Exercise passage »
-- Opening Marker --

The Creation of the Midwest Conference

The Midwest Collegiate Athletic Conference (MCAC) had its inception in the minds of a group of educators in several liberal arts colleges of the Middle West during the period immediately following World War I. On December 30, 1920, an informal discussion between representatives of six of these colleges was held at the University Club in Chicago. At this meeting, initial steps were taken that were to lead to the formation of a new athletic conference. The colleges represented at the preliminary gathering were Beloit, Carleton, Coe, DePauw, Knox and Wabash

The initial meeting having proven successful, a second gathering was planned for May 12, 1921, at Coe College and the first athletic contest of the new league was scheduled. This event, held in Cedar Rapids, Iowa, on May 13, 1921, was an invitational track and field meet. Nine colleges were invited to be participants and six did take part in the historic competition B Beloit, Carleton, Coe, Cornell, Knox and Lawrence. Cornell claimed the honor of winning the meet and the first championship in the new association. DePauw and Wabash withdrew after the first meeting in Chicago and therefore were never members of the new conference. Thereafter, only colleges from the states of Illinois, Iowa, Minnesota, and Wisconsin were considered eligible for membership. 

Seven colleges, including new member Hamline, sent representatives to a meeting in Chicago on December 19, 1921. These seven, the charter members of the conference, voted at this meeting to extend official membership to Millikin University, thus enlarging the association to eight colleges before regular athletic schedules had been arranged or dual contests played between any teams. The year 1922-1923 was to see the beginning of such competition in both football and basketball. 

The first annual meeting of the “Mid-West Collegiate Athletic Conference” (the hyphen and capital W in the title were later dropped) was held at Carleton College on May 19, 1922. The eight-college Midwest Conference was a going concern as the 1922-23 college year began, but changes in the alignment of its constituent colleges were in the near future. Ripon was officially granted membership in 1923 and Monmouth joined the association in 1924, bringing the total temporarily to ten colleges. 

However, Millikin withdrew from the group in 1924 without having participated fully in any of its activities and Hamline dropped out of the league in 1930. This move left Carleton as the only college in Minnesota, creating new and difficult problems involving schedules, travel expenses, and extra loss of class time for students on long trips for single games. Fortunately, in 1938, Grinnell College accepted an invitation to join the Midwest Conference effective with the opening of the 1939-40 school year. At that time, the association began functioning again as an organization of nine member colleges and had seemingly weathered the days of the depression.

The athletic program at Monmouth was also growing. In addition to the four major sports already in competition the college had added cross country (1927), tennis (1928), swimming (1927) and wrestling (1926) to its program. The 1930's saw the addition of golf (1934) to bring the total to nine sport teams, all of which were eligible to compete for Midwest Conference championship titles.

-- Closing Marker --

Excerpted records »
-- Opening Marker --

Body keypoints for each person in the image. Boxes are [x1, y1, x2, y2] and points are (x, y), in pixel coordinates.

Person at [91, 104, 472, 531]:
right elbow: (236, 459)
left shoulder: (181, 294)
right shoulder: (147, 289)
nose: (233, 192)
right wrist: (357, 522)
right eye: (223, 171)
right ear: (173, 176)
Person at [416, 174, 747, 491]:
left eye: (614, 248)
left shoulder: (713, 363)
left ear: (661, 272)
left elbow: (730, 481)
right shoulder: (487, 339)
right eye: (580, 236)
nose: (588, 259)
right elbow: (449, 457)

-- Closing Marker --
-- Opening Marker --

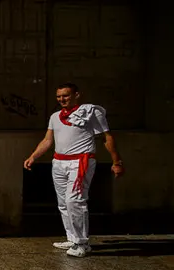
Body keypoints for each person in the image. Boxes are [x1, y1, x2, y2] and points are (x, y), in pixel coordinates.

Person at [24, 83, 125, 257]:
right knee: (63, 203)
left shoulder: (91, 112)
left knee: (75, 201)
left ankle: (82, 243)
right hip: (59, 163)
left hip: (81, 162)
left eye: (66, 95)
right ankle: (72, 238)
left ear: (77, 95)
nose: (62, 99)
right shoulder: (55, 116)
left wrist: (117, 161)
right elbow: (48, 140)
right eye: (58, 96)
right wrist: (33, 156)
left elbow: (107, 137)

-- Closing Marker --

Problem » Reproduce the passage of the Midwest Conference history text between "Seven colleges, including" and "football and basketball.", inclusive.

Answer section »
Seven colleges, including new member Hamline, sent representatives to a meeting in Chicago on December 19, 1921. These seven, the charter members of the conference, voted at this meeting to extend official membership to Millikin University, thus enlarging the association to eight colleges before regular athletic schedules had been arranged or dual contests played between any teams. The year 1922-1923 was to see the beginning of such competition in both football and basketball.